From the Guidelines
Acute kidney injury (AKI) is calculated using changes in serum creatinine levels and/or urine output over time, with the most recent and highest quality study 1 defining AKI as an increase in creatinine by 0.3 mg/dL within 48 hours or an increase in serum creatinine to 1.5 times baseline within 7 days or urine volume 0.5 mL/kg/hr for 6 hours.
Definition and Staging of AKI
The definition and staging of AKI are crucial for early identification and management of kidney injury.

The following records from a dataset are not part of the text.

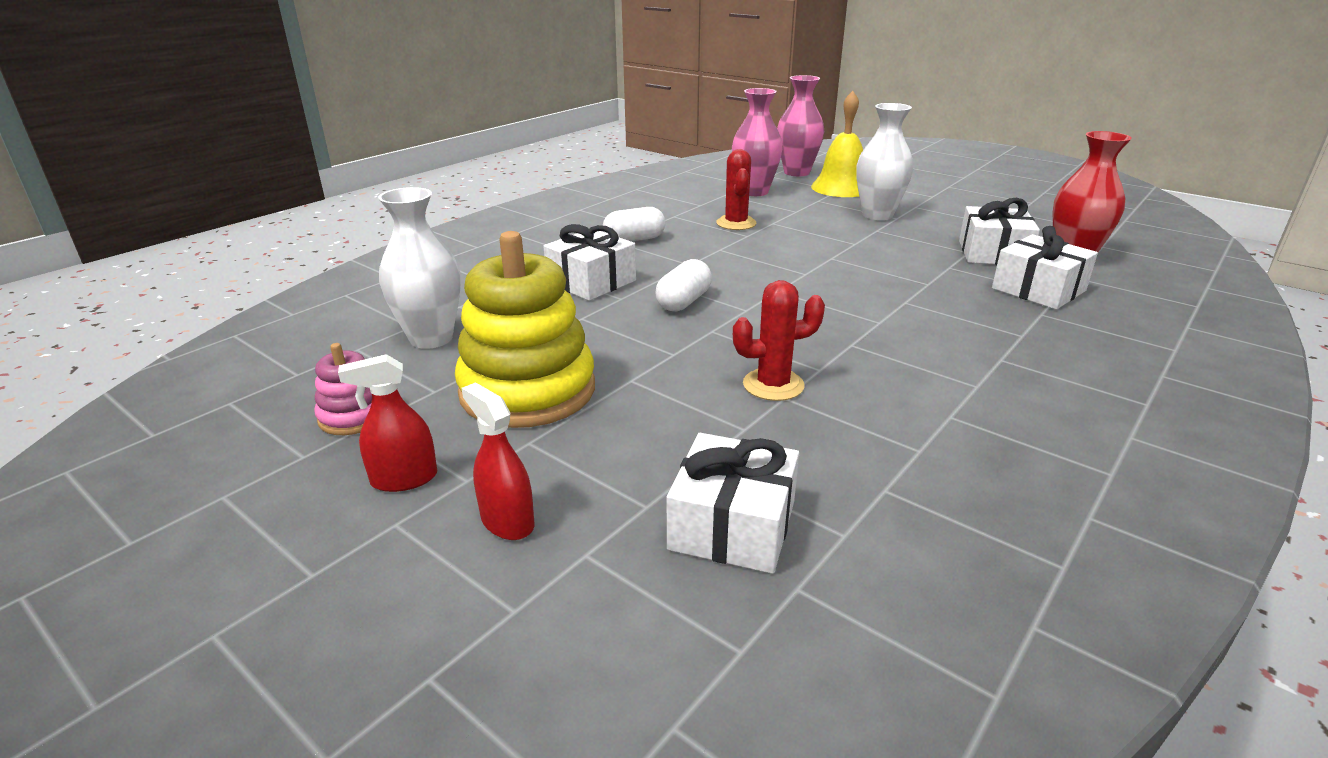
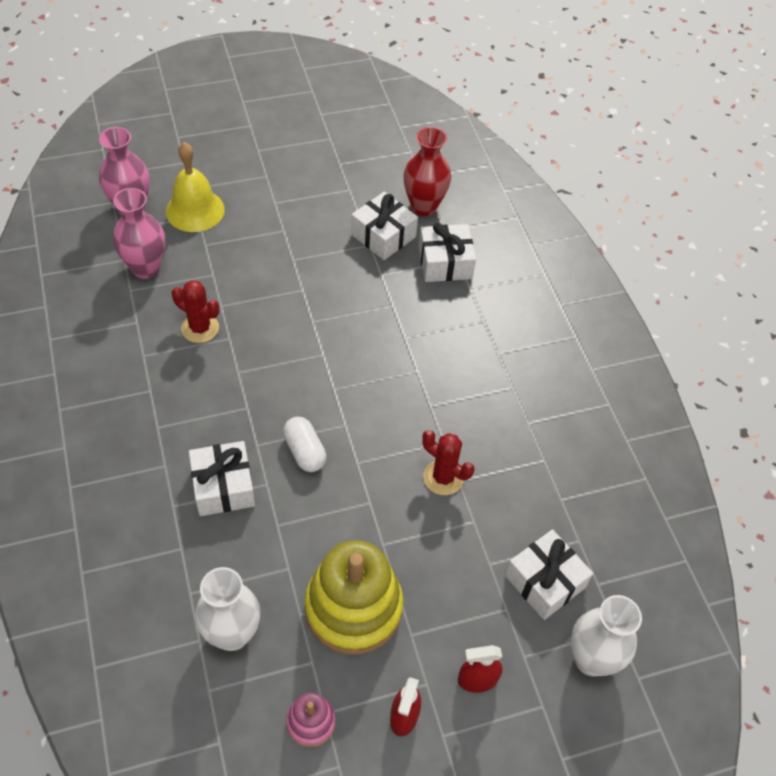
camera: 60 degrees left, 25 degrees up
white capsule [603,207,666,242] -> none
red cactus [733,280,825,401] -> red cactus turned 75 degrees counterclockwise [422,430,474,495]
white vase [856,103,913,220] -> white vase moved to [571,595,642,676]

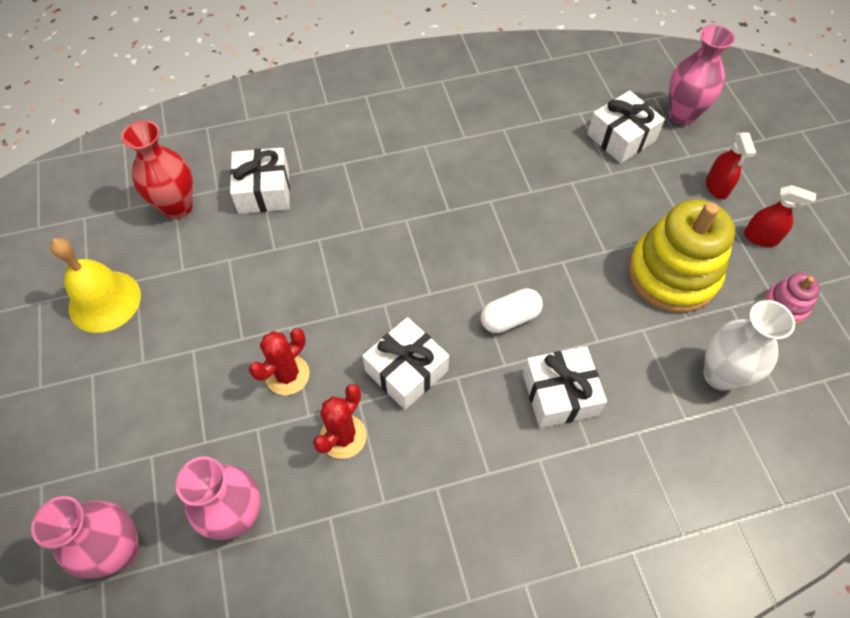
camera: 85 degrees left, 5 degrees up
yellow bell [166,142,224,232] -> yellow bell moved to [50,238,141,333]
white gift [351,192,418,260] -> white gift moved to [362,317,449,410]
red cactus [422,430,474,495] -> red cactus moved to [249,328,310,395]
white vase [571,595,642,676] -> pink vase [669,25,735,125]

- The KDIGO guidelines, as referenced in 1, provide a widely accepted framework for defining and staging AKI.
- According to these guidelines, AKI is defined as any of the following:
- An increase in serum creatinine by ≥0.3 mg/dL within 48 hours
- An increase in serum creatinine to ≥1.5 times baseline within 7 days
- Urine volume <0.5 mL/kg/hour for 6 hours
Importance of Early Detection
Early detection of AKI is critical for improving patient outcomes, as it allows for prompt intervention and management of underlying causes.
- The use of serum creatinine and urine output criteria, as outlined in 1, enables clinicians to identify kidney injury early, even before symptoms develop.
- The staging of AKI, from 1 to 3, based on the magnitude of creatinine increase or decrease in urine output, helps guide treatment decisions and prognostication.
Clinical Application
In clinical practice, the calculation of AKI should be based on the most recent and reliable serum creatinine and urine output data available.
- Clinicians should be aware of the potential limitations and uncertainties in the definition and staging of AKI, as discussed in 1, 1, and 1.
- However, the KDIGO guidelines, as referenced in 1, provide a widely accepted and evidence-based framework for defining and staging AKI, and should be used as the primary guide for clinical decision-making.
From the Research
Definition and Calculation of Acute Kidney Injury
The calculation of acute kidney injury (AKI) is based on the increase in serum creatinine levels and/or decrease in urine output. According to the Kidney Disease: Improving Global Outcomes (KDIGO) group 2, AKI is defined as:
- An increase in serum creatinine levels by at least 0.3 mg/dl within 48 hours
- A 1.5-fold increase in serum creatinine levels from the baseline, which is known or presumed to have occurred within the preceding 7 days
- A urine output of less than 0.5 ml/kg/hour for at least 6 hours
Classification Systems for AKI
Several classification systems have been developed to define and stratify the severity of AKI, including:
- RIFLE (Risk, Injury, Failure, Loss of kidney function, and End-stage kidney disease) classification, which relies on changes in serum creatinine or glomerular filtration rates and/or urine output 3
- AKIN (Acute Kidney Injury Network) classification, a modified version of the RIFLE classification 4, 3
- KDIGO classification, which unified the definition of AKI in 2012 2
Importance of Urine Output Criteria
The use of urine output criteria in addition to serum creatinine levels is important for the accurate diagnosis of AKI. A study found that discarding the urine output criteria significantly underestimated the presence and grade of AKI, delayed the diagnosis of AKI, and was associated with higher mortality 5.
Limitations of Current Diagnostic Methods
Current diagnostic methods for AKI, including serum creatinine and urine output, have limitations, and novel biomarkers have been developed to detect cellular stress or damage 4, 6. Persistent AKI and acute kidney disease are relatively new concepts that explore the idea of AKI as a continuum with chronic kidney disease 6.